Before-and-after object listings
::::::::

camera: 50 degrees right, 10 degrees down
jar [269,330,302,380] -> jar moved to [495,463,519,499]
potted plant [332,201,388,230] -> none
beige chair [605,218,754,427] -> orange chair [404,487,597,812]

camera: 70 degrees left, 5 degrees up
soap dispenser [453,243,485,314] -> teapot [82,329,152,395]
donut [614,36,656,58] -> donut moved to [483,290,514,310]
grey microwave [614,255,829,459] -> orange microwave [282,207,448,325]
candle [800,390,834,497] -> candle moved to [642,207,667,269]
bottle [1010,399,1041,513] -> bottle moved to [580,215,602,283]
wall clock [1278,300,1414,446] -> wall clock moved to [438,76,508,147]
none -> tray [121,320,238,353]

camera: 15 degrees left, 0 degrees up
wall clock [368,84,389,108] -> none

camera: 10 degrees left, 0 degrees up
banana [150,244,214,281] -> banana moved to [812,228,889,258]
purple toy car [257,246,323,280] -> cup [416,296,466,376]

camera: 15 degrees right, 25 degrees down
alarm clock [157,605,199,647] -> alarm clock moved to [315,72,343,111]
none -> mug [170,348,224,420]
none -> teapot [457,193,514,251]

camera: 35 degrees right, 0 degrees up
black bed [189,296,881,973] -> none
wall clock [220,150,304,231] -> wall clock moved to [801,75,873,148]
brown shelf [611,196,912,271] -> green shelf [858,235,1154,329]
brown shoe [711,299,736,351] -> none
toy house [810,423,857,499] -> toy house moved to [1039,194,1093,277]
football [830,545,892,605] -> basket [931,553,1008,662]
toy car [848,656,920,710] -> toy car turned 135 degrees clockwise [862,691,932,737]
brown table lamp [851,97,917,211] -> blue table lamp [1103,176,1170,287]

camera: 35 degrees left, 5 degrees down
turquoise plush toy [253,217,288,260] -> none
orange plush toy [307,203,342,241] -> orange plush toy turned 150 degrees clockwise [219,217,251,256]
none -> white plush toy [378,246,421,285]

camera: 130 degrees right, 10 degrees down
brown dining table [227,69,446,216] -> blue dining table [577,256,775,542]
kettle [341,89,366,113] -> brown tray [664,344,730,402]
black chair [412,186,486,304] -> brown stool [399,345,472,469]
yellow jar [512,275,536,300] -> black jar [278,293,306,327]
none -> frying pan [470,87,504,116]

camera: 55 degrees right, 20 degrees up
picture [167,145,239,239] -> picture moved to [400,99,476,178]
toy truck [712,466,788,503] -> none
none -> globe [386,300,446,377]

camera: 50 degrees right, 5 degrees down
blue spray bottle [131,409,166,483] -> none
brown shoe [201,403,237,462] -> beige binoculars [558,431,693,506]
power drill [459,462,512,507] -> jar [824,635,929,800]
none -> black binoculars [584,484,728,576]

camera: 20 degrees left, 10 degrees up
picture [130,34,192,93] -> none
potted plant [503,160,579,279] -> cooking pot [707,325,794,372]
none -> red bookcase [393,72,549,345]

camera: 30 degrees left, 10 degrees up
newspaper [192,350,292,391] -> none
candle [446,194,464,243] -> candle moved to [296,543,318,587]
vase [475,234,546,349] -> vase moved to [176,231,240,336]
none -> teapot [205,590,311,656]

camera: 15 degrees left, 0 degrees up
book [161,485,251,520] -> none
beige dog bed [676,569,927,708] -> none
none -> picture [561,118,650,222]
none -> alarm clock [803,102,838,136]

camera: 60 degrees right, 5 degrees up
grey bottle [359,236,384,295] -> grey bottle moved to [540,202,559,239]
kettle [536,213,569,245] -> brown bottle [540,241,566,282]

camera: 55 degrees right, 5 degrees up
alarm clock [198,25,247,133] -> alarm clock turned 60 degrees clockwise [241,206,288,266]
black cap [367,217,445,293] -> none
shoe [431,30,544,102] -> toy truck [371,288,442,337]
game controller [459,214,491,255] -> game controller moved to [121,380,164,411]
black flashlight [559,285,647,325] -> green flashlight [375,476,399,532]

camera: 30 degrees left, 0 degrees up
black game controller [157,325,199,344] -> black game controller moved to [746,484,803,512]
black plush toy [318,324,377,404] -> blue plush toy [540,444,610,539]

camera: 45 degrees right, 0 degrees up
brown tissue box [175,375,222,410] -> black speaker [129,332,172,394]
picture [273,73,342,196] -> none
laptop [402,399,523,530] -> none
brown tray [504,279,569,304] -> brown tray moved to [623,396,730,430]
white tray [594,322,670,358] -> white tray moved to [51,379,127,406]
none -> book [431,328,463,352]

::::::::

### EXERCISE GOAL
Your answer must be the full set of records above, reproduced exactly.

### SOLVED PROBLEM
camera: 50 degrees right, 10 degrees down
jar [269,330,302,380] -> jar moved to [495,463,519,499]
potted plant [332,201,388,230] -> none
beige chair [605,218,754,427] -> orange chair [404,487,597,812]

camera: 70 degrees left, 5 degrees up
soap dispenser [453,243,485,314] -> teapot [82,329,152,395]
donut [614,36,656,58] -> donut moved to [483,290,514,310]
grey microwave [614,255,829,459] -> orange microwave [282,207,448,325]
candle [800,390,834,497] -> candle moved to [642,207,667,269]
bottle [1010,399,1041,513] -> bottle moved to [580,215,602,283]
wall clock [1278,300,1414,446] -> wall clock moved to [438,76,508,147]
none -> tray [121,320,238,353]

camera: 15 degrees left, 0 degrees up
wall clock [368,84,389,108] -> none

camera: 10 degrees left, 0 degrees up
banana [150,244,214,281] -> banana moved to [812,228,889,258]
purple toy car [257,246,323,280] -> cup [416,296,466,376]

camera: 15 degrees right, 25 degrees down
alarm clock [157,605,199,647] -> alarm clock moved to [315,72,343,111]
none -> mug [170,348,224,420]
none -> teapot [457,193,514,251]

camera: 35 degrees right, 0 degrees up
black bed [189,296,881,973] -> none
wall clock [220,150,304,231] -> wall clock moved to [801,75,873,148]
brown shelf [611,196,912,271] -> green shelf [858,235,1154,329]
brown shoe [711,299,736,351] -> none
toy house [810,423,857,499] -> toy house moved to [1039,194,1093,277]
football [830,545,892,605] -> basket [931,553,1008,662]
toy car [848,656,920,710] -> toy car turned 135 degrees clockwise [862,691,932,737]
brown table lamp [851,97,917,211] -> blue table lamp [1103,176,1170,287]

camera: 35 degrees left, 5 degrees down
turquoise plush toy [253,217,288,260] -> none
orange plush toy [307,203,342,241] -> orange plush toy turned 150 degrees clockwise [219,217,251,256]
none -> white plush toy [378,246,421,285]

camera: 130 degrees right, 10 degrees down
brown dining table [227,69,446,216] -> blue dining table [577,256,775,542]
kettle [341,89,366,113] -> brown tray [664,344,730,402]
black chair [412,186,486,304] -> brown stool [399,345,472,469]
yellow jar [512,275,536,300] -> black jar [278,293,306,327]
none -> frying pan [470,87,504,116]

camera: 55 degrees right, 20 degrees up
picture [167,145,239,239] -> picture moved to [400,99,476,178]
toy truck [712,466,788,503] -> none
none -> globe [386,300,446,377]

camera: 50 degrees right, 5 degrees down
blue spray bottle [131,409,166,483] -> none
brown shoe [201,403,237,462] -> beige binoculars [558,431,693,506]
power drill [459,462,512,507] -> jar [824,635,929,800]
none -> black binoculars [584,484,728,576]

camera: 20 degrees left, 10 degrees up
picture [130,34,192,93] -> none
potted plant [503,160,579,279] -> cooking pot [707,325,794,372]
none -> red bookcase [393,72,549,345]

camera: 30 degrees left, 10 degrees up
newspaper [192,350,292,391] -> none
candle [446,194,464,243] -> candle moved to [296,543,318,587]
vase [475,234,546,349] -> vase moved to [176,231,240,336]
none -> teapot [205,590,311,656]

camera: 15 degrees left, 0 degrees up
book [161,485,251,520] -> none
beige dog bed [676,569,927,708] -> none
none -> picture [561,118,650,222]
none -> alarm clock [803,102,838,136]

camera: 60 degrees right, 5 degrees up
grey bottle [359,236,384,295] -> grey bottle moved to [540,202,559,239]
kettle [536,213,569,245] -> brown bottle [540,241,566,282]

camera: 55 degrees right, 5 degrees up
alarm clock [198,25,247,133] -> alarm clock turned 60 degrees clockwise [241,206,288,266]
black cap [367,217,445,293] -> none
shoe [431,30,544,102] -> toy truck [371,288,442,337]
game controller [459,214,491,255] -> game controller moved to [121,380,164,411]
black flashlight [559,285,647,325] -> green flashlight [375,476,399,532]

camera: 30 degrees left, 0 degrees up
black game controller [157,325,199,344] -> black game controller moved to [746,484,803,512]
black plush toy [318,324,377,404] -> blue plush toy [540,444,610,539]

camera: 45 degrees right, 0 degrees up
brown tissue box [175,375,222,410] -> black speaker [129,332,172,394]
picture [273,73,342,196] -> none
laptop [402,399,523,530] -> none
brown tray [504,279,569,304] -> brown tray moved to [623,396,730,430]
white tray [594,322,670,358] -> white tray moved to [51,379,127,406]
none -> book [431,328,463,352]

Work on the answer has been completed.